I was made hip to an interesting strategy that Google has started around its Orkut social networking property. Given that Facebook is alluring nearly everyone on to its site, Google has decided to protect its network by blocking the export of contacts and other data as people try to migrate their online personas from Orkut to Facebook.
It reeks of the lame lock-in strategies that companies like Salesforce.com employed early on in the SaaS game: once you put your CRM data on our servers…we got you. Good luck accessing it when you leave (or in some instances like for data backup and cross-departmental reporting – ever) .
None of this is new, of course. From cell phone platforms, to IM clients, to applications – the development usually starts in silos, and thus creates problems when users try to do things that span across networks.
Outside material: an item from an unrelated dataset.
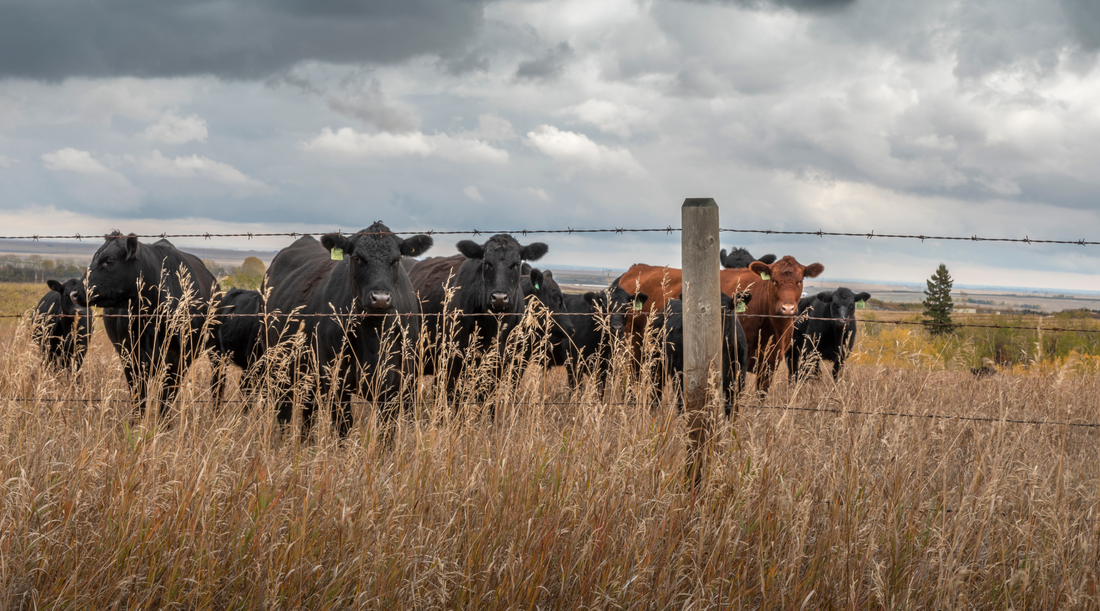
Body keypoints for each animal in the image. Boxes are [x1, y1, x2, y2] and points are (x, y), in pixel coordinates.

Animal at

We have seen these types of issues: I can’t send a video message to someone not on Verizon; I can’t IM with someone on Yahoo! IM when I’m on AIM; I can’t tweet from Facebook etc. – all solved by open standards that usually come after the initial development of the functionality.
Google is acting in retrograde here. Instead of offering a quality experience and the ability to – say – keep your stuff in Orkut but have it appear more freely in other sites like Facebook, it is damaging the openness that the social web promises. Google should realize that ultimately – it is not important to Google where the individuals live online – since Google has a huge opportunity to work with every platform to expand its ad-driven revenue empire.